Iniesta’s Vineyard Flourishes as He Retires From Spanish Soccer
(Bloomberg) -- Spain’s World Cup winning striker Andres Iniesta may have played his last soccer match for the country, but his family’s wine-making sideline is emerging as a new ballgame.
Iniesta, 34, announced his retirement from the national side after Spain exited this year’s competition when it lost to the hosts Russia on penalties in the second round. France beat Croatia in the final in Moscow last Sunday to become World Cup winners for a second time.
His decision to leave La Roja -- as Spain’s national team is known -- came a few months after Iniesta said he would leave FC Barcelona to join the Japanese club Vissel Kobe, causing stocks of his vineyard’s wine to sell out in the Asian country. His family is now in talks to sell a stake in the business to his new employers, said Agustin Lazaro, managing director of the winery, Bodega Iniesta.
“Wine has always been a tradition for our family, but we didn’t have enough economic power to set up a winery until Andres entered the world of soccer,” said Jose Antonio Iniesta, Andres’s father and the winery’s chief executive officer. “Our goal has always been doing what we like, without necessarily making money. But we’ve been doing things well and so we keep growing.”
The mix of soccer and high-quality products is paying off, said managing director Lazaro. Minuto 116, a wine named after the minute of the 2010 World Cup final in which Iniesta scored the goal that gave Spain its first and only title, is key to penetrate markets in countries where soccer is popular.
The winery produced 1.2 million bottles in 2017, a 500 percent jump compared to 2010. But while seven years ago Spain was its only market, 60 percent of last year’s revenue came from abroad.
Founded in 2010 in Iniesta’s hometown of Fuentealbilla, 275 kilometers (172 miles) southeast of Madrid, the fortunes of the vineyard mirrors a wider boom in business for the Spanish wine industry, the biggest in the world with about one million hectares under cultivation and 530,000 grape growers. Exports climbed to 2.85 billion euros ($3.31 billion) in 2017, a record high, up percent from a year earlier and 289 percent more than in 1995, according to data from the Spanish Wine Market Observatory.

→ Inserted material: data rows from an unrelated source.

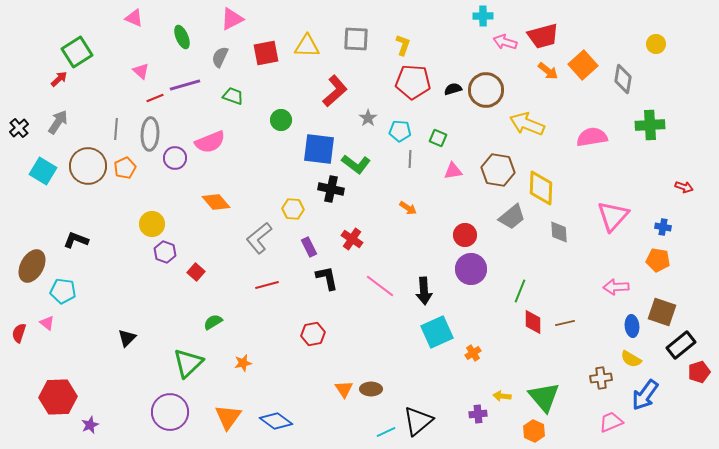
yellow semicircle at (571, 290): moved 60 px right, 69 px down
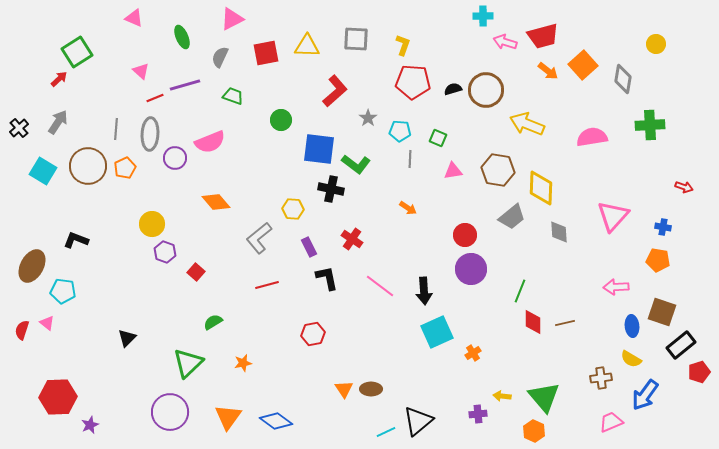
red semicircle at (19, 333): moved 3 px right, 3 px up
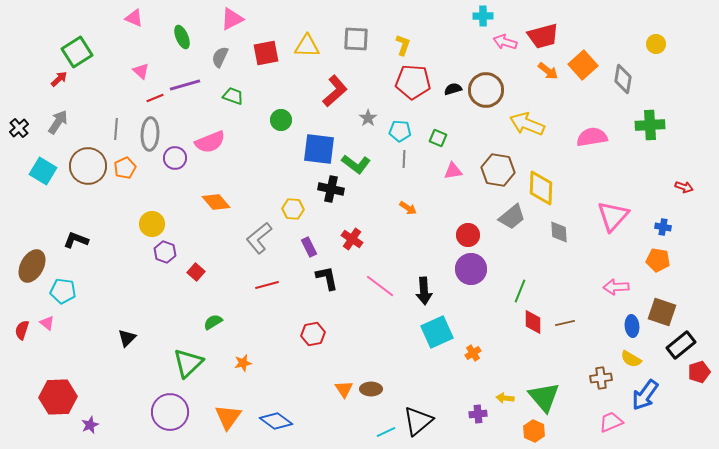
gray line at (410, 159): moved 6 px left
red circle at (465, 235): moved 3 px right
yellow arrow at (502, 396): moved 3 px right, 2 px down
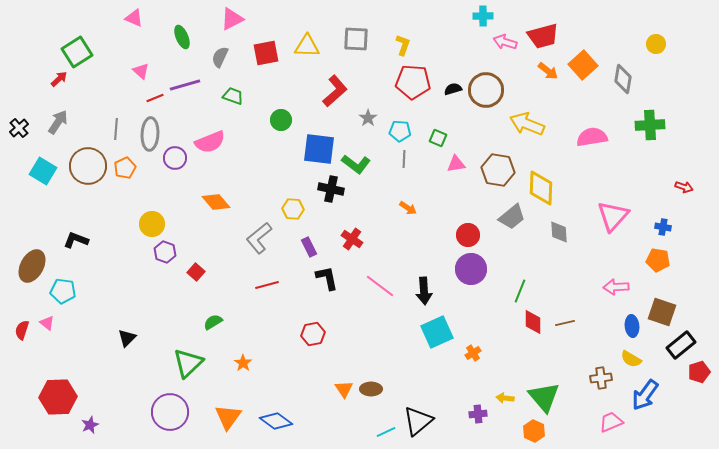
pink triangle at (453, 171): moved 3 px right, 7 px up
orange star at (243, 363): rotated 24 degrees counterclockwise
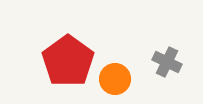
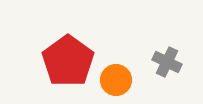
orange circle: moved 1 px right, 1 px down
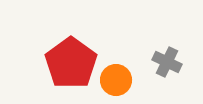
red pentagon: moved 3 px right, 2 px down
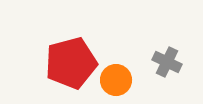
red pentagon: rotated 21 degrees clockwise
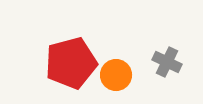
orange circle: moved 5 px up
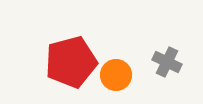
red pentagon: moved 1 px up
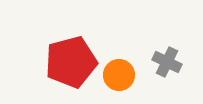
orange circle: moved 3 px right
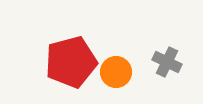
orange circle: moved 3 px left, 3 px up
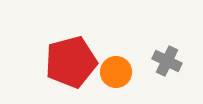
gray cross: moved 1 px up
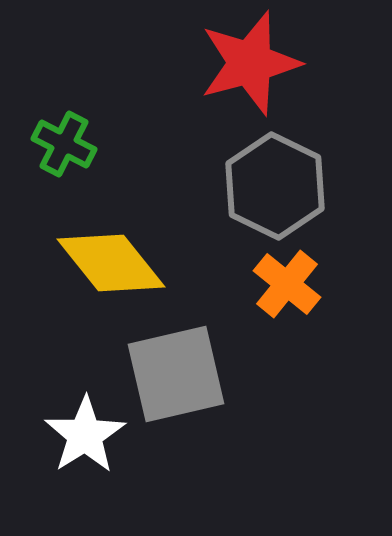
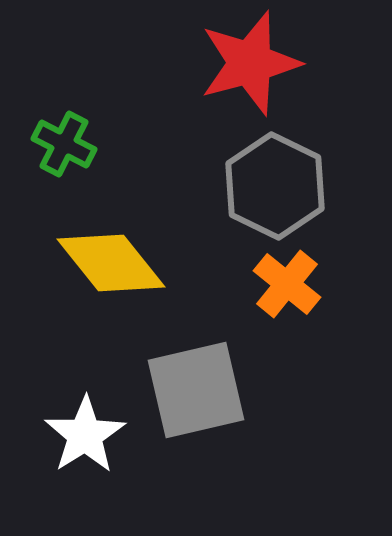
gray square: moved 20 px right, 16 px down
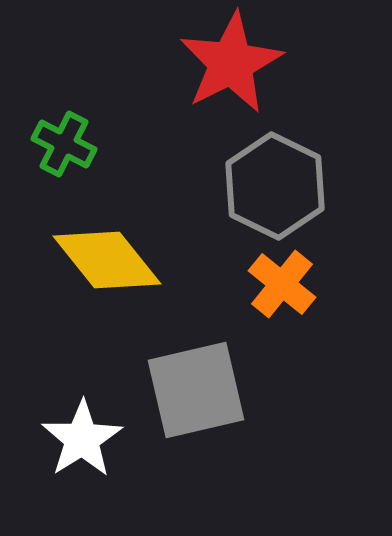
red star: moved 19 px left; rotated 12 degrees counterclockwise
yellow diamond: moved 4 px left, 3 px up
orange cross: moved 5 px left
white star: moved 3 px left, 4 px down
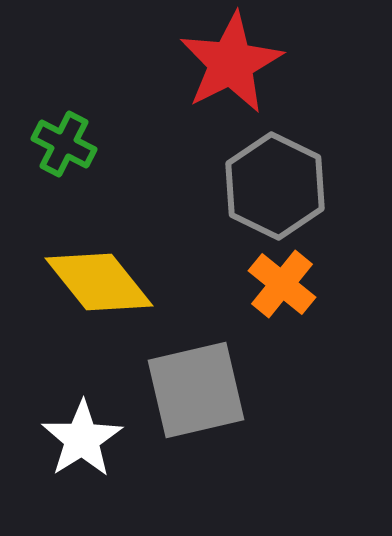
yellow diamond: moved 8 px left, 22 px down
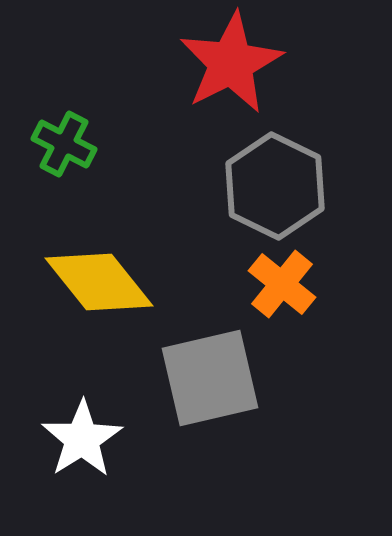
gray square: moved 14 px right, 12 px up
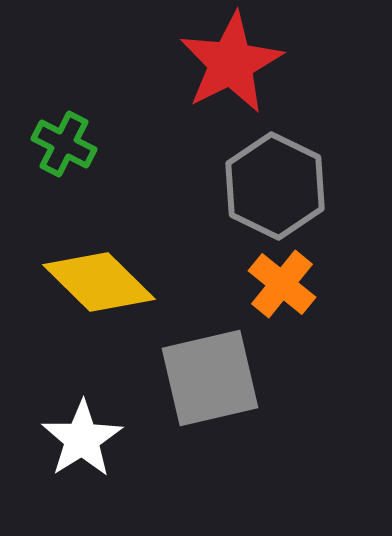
yellow diamond: rotated 7 degrees counterclockwise
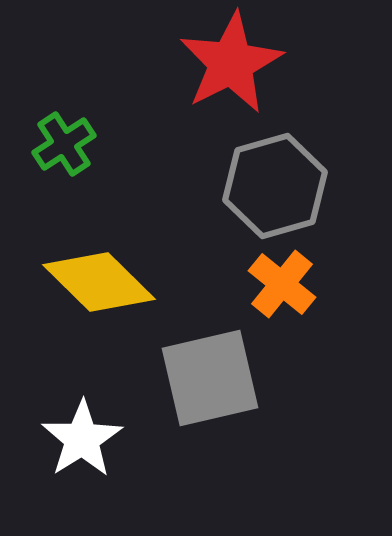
green cross: rotated 30 degrees clockwise
gray hexagon: rotated 18 degrees clockwise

“The fall of internal consumption and spirit production and the development of Spanish wine brands explain why exports are surging,” Rafael del Rey, director of the agency known as OEMV, said in an interview at his office in Madrid. “And now, especially in new markets such as Asia and North America, Spanish companies are well equipped to compete.”
Although most of the 2.3 billion liters sold abroad last year was bulk wine, the industry is increasingly betting on premium products to compete with well-established producers such as France and Italy, he said.
“In Spain you can find small, peculiar wineries, traditional brands, high-end as well as high-volume producers,” del Rey said. “And they’re all improving their business.”
The business is, however, patchy with many companies operating close to break-even, said Javier Perez, who helps manage the 233 million-euro portfolio of Banca March’s Vini Catena, a fund that invests in international listed companies related to the wine.
“Spanish wine is regarded as an emerging world star, but the industry is still very atomized,” he said.
For its part, the Iniesta’s family winery is on a roll as his fame as a soccer maestro boosts awareness of the brand.
“We’re exporting to 39 countries,” his father said. “With Andres moving to Japan, we’re going to expand even more internationally.”